Ethics, not legality
I want to be clear here. I want to focus on the ethics and not the legality here. I’ll mention some court cases at the end of the post but the majority of the time I want to be talking about ethics.
I really enjoyed this article that discusses some of what this person’s ethics were on web scraping. I would like to go through some of his points of ethical web scraping here
1 – Use the public API if it provides the data I’m looking for?
I generally agree with this assuming the API is reasonable to use. Sometimes, I feel that Amazon’s API options are not reasonable to use and it is very difficult to get the information I need.
2 – Identifying myself in the User Agent string?

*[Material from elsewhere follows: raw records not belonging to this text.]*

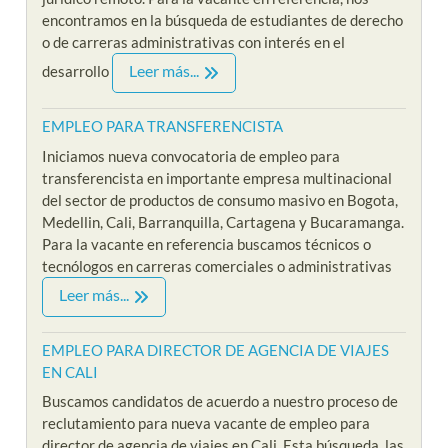
encontramos en la búsqueda de estudiantes de derecho
o de carreras administrativas con interés en el
Leer más...
desarrollo
EMPLEO PARA TRANSFERENCISTA
Iniciamos nueva convocatoria de empleo para
transferencista en importante empresa multinacional
del sector de productos de consumo masivo en Bogota,
Medellin, Cali, Barranquilla, Cartagena y Bucaramanga.
Para la vacante en referencia buscamos técnicos o
tecnólogos en carreras comerciales o administrativas
Leer más...
EMPLEO PARA DIRECTOR DE AGENCIA DE VIAJES
EN CALI
Buscamos candidatos de acuerdo a nuestro proceso de
reclutamiento para nueva vacante de empleo para
director de agencia de viajes en Cali. Esta búsqueda, las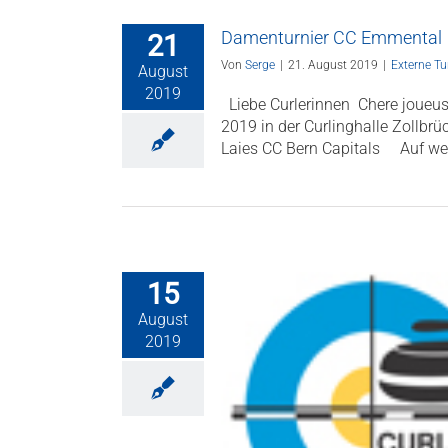
Damenturnier CC Emmental
21
Von
Serge
|
21. August 2019
|
Externe Tu
August
2019
Liebe Curlerinnen Chere joueu
2019 in der Curlinghalle Zollb
Laies CC Bern Capitals Auf weit
15
August
2019
ür die Curlingwoche 2020 in
Scuol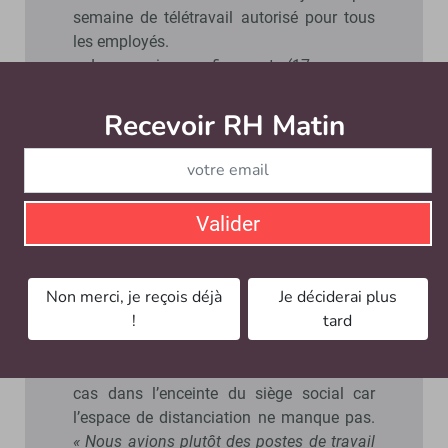
semaine de télétravail autorisé pour tous
les employés.
• Le premier confinement (17 mars -
11 mai 2020) est passé avec un effectif
qui a basculé à 100 % en travail à
Recevoir RH Matin
Abonnez-vou
distance.
• A la rentrée de septembre, les salariés ont
pu choisir leur mode d’organisation de
travail.
« Nous avons dit à nos
Valider
collaborateurs : ‘Vous n’êtes pas obligés de
revenir au bureau’. Entre 20 et 40
personnes venaient chaque jour. Le niveau
Non merci, je reçois déjà
Je déciderai plus
était assez faible : 10 % de l’effectif se
!
tard
déplaçait
», évoque Pierre Dubuc.
Difficile d’évoquer du flex-office dans ce
cas dans l’enceinte du siège social car
l’espace de distanciation ne manque pas.
« Nous avions plutôt des postes de travail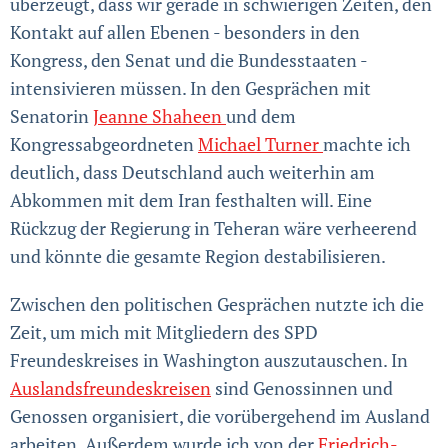
überzeugt, dass wir gerade in schwierigen Zeiten, den
Kontakt auf allen Ebenen - besonders in den
Kongress, den Senat und die Bundesstaaten -
intensivieren müssen. In den Gesprächen mit
Senatorin
Jeanne Shaheen
und dem
Kongressabgeordneten
Michael Turner
machte ich
deutlich, dass Deutschland auch weiterhin am
Abkommen mit dem Iran festhalten will. Eine
Rückzug der Regierung in Teheran wäre verheerend
und könnte die gesamte Region destabilisieren.
Zwischen den politischen Gesprächen nutzte ich die
Zeit, um mich mit Mitgliedern des SPD
Freundeskreises in Washington auszutauschen. In
Auslandsfreundeskreisen
sind Genossinnen und
Genossen organisiert, die vorübergehend im Ausland
arbeiten. Außerdem wurde ich von der
Friedrich-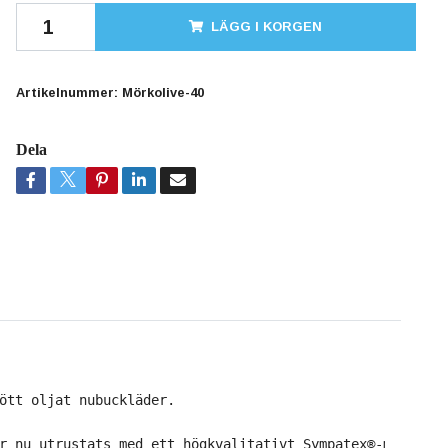
LÄGG I KORGEN
Artikelnummer:
Mörkolive-40
Dela
ött oljat nubuckläder.
r nu utrustats med ett högkvalitativt Sympatex®-membran.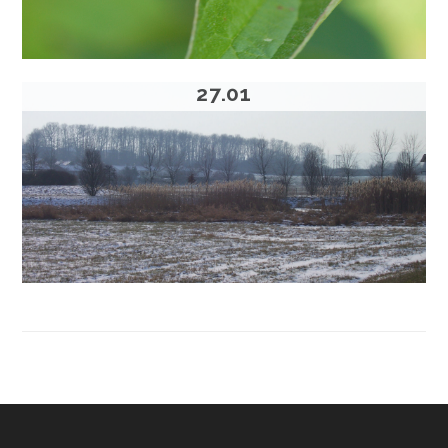
27.01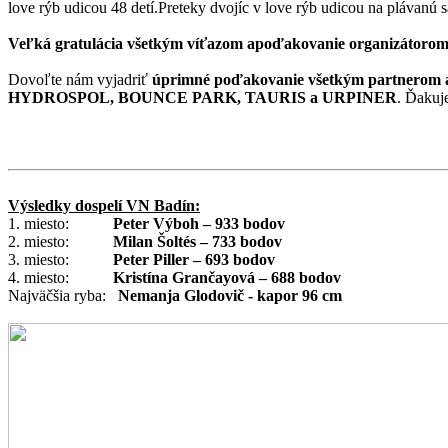
love rýb udicou 48 detí.Preteky dvojíc v love rýb udicou na plávanú
Veľká gratulácia všetkým víťazom apoďakovanie organizátoro
Dovoľte nám vyjadriť
úprimné poďakovanie všetkým partnerom 
HYDROSPOL, BOUNCE PARK, TAURIS a URPINER
. Ďakuj
Výsledky dospelí VN Badín:
1. miesto:
Peter Výboh – 933 bodov
2. miesto:
Milan Šoltés – 733 bodov
3. miesto:
Peter Piller – 693 bodov
4. miesto:
Kristína Grančayová – 688 bodov
Najväčšia ryba:
Nemanja Glodovič - kapor 96 cm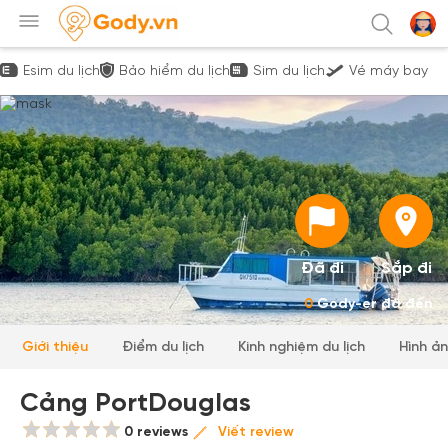
Esim du lịch
Bảo hiểm du lịch
Sim du lịch
Vé máy bay
Đã đi
Sắp đi
0
Gody-er đã đến
Giới thiệu
Điểm du lịch
Kinh nghiệm du lịch
Hình ả
Cảng PortDouglas
0 reviews
Viết review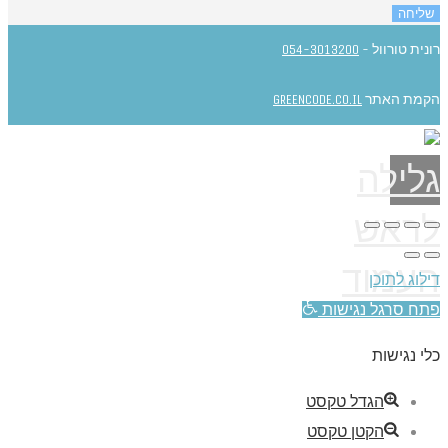
שליחה
רונית טורוול -
054-3013200
הקמת האתר
GREENCODE.CO.IL
גלילה
לראש
העמוד
דילוג לתוכן
פתח סרגל נגישות
כלי נגישות
הגדל טקסט
הקטן טקסט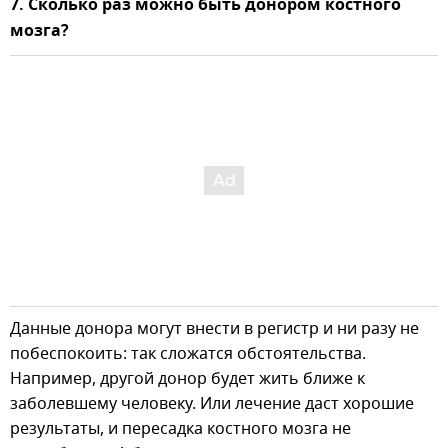
7. Сколько раз можно быть донором костного
мозга?
Данные донора могут внести в регистр и ни разу не
побеспокоить: так сложатся обстоятельства.
Например, другой донор будет жить ближе к
заболевшему человеку. Или лечение даст хорошие
результаты, и пересадка костного мозга не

I think I would do this varying on what I am scraping. I believe that scraping something like a competitor’s public prices would be ethical. I accept the fact that web scraping will happen. I accept that competitors will scrape my public prices and would have to weigh the value I’m getting from having the prices public against the value of letting everyone know my prices.
For me, identifying myself in the User Agent string is not required to be an ethical web scraper.
3 – Request at a reasonable rate?
I believe that my choices should be influenced by the consequences and I believe that my choices should have consequences. If I’m scraping a web site so hard that it is preventing them from doing business, I am only hurting both of us. I am obviously attempting to gain value by scraping them and if their site is no longer operating, I have taken the value away from myself and from them.
Often in discussions of web scraping, performance is brought up. Puppeteer, for example, is a slower web scraping library and often gets criticized for this. I actually think it’s a perk. I feel that it is closer to how a human would use the site in question and therefore the site will be better equipped to handle it. The beauty of scraping is that it is an automated process. I can run the scraper when I’m sleeping. I feel that time is less of an issue when I’m allowed to do other things concurrently.
There have been quite a few cases but the main one I want to just mention here is hiQ v LinkedIn. I feel that the details of this case are better explained here but the takeaway for me was, as of this time, that web scraping is legal for anything that is public. The line was drawn at things behind a password.